Palestinian Walks – Rajeh Shehadeh (2008)
An autobiographical account of Rajeh Shehadeh’s six walks through the landscape of Ramallah while telling readers the stories of the land, and traversing the history, the politics, the people of Ramallah, an Israeli-occupied city on the West Bank of Palestine.
My Father was a Freedom Fighter: Gaza’s Untold Story – Ramzy Baroud (2010)
Blending personal history with the political turmoil of Gaza, a Palestinian city on the frontlines of the Israeli occupation efforts, My Father was a Freedom Fighter traces the life of Ramzy Baroud’s father. Forced to leave his village for a refugee camp, the book depicts the father’s efforts in fighting the occupation, while trying to raise his family.
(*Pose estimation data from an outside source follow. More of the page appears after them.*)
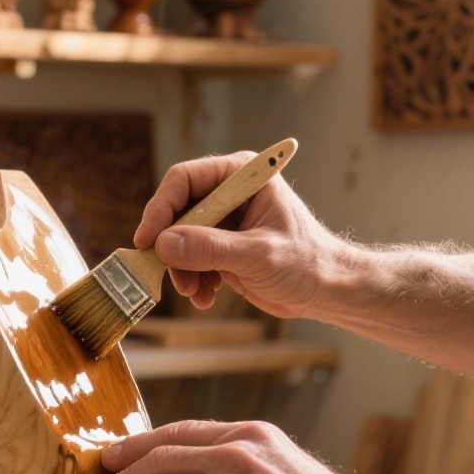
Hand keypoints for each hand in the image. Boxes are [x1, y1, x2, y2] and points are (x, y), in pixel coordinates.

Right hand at [137, 151, 342, 317]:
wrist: (325, 290)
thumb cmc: (307, 262)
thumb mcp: (257, 255)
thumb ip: (211, 248)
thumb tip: (165, 244)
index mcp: (242, 177)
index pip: (185, 180)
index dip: (161, 208)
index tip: (148, 240)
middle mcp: (228, 194)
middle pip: (177, 211)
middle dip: (171, 247)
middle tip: (172, 274)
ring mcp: (223, 222)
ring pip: (178, 239)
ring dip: (180, 269)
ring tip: (195, 292)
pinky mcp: (220, 247)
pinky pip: (189, 259)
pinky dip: (192, 279)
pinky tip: (206, 296)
The Hundred Years’ War on Palestine: A History of Settler-Colonial Conquest and Resistance – Rashid Khalidi (2020)
In 1899, Yusuf Diya al-Khalidi, mayor of Jerusalem, Palestine, wrote a letter to Theodore Herzl (the “father” of Zionism) about the resistance of his indigenous people against occupation by colonial settlers. Now, al-Khalidi’s great-great-nephew, Palestinian-American author Rashid Khalidi has written an account of the conflict from the Palestinian perspective.
As reviewed in The Guardian, The Hundred Years’ War on Palestine is described as an “informed” and “passionate account of Jewish settlers’ conquest of Palestine. It pulls no punches in its critique of Jewish-Israeli policies (policies that have had wholehearted US support after 1967), but it also lays out the failings of the Palestinian leadership.”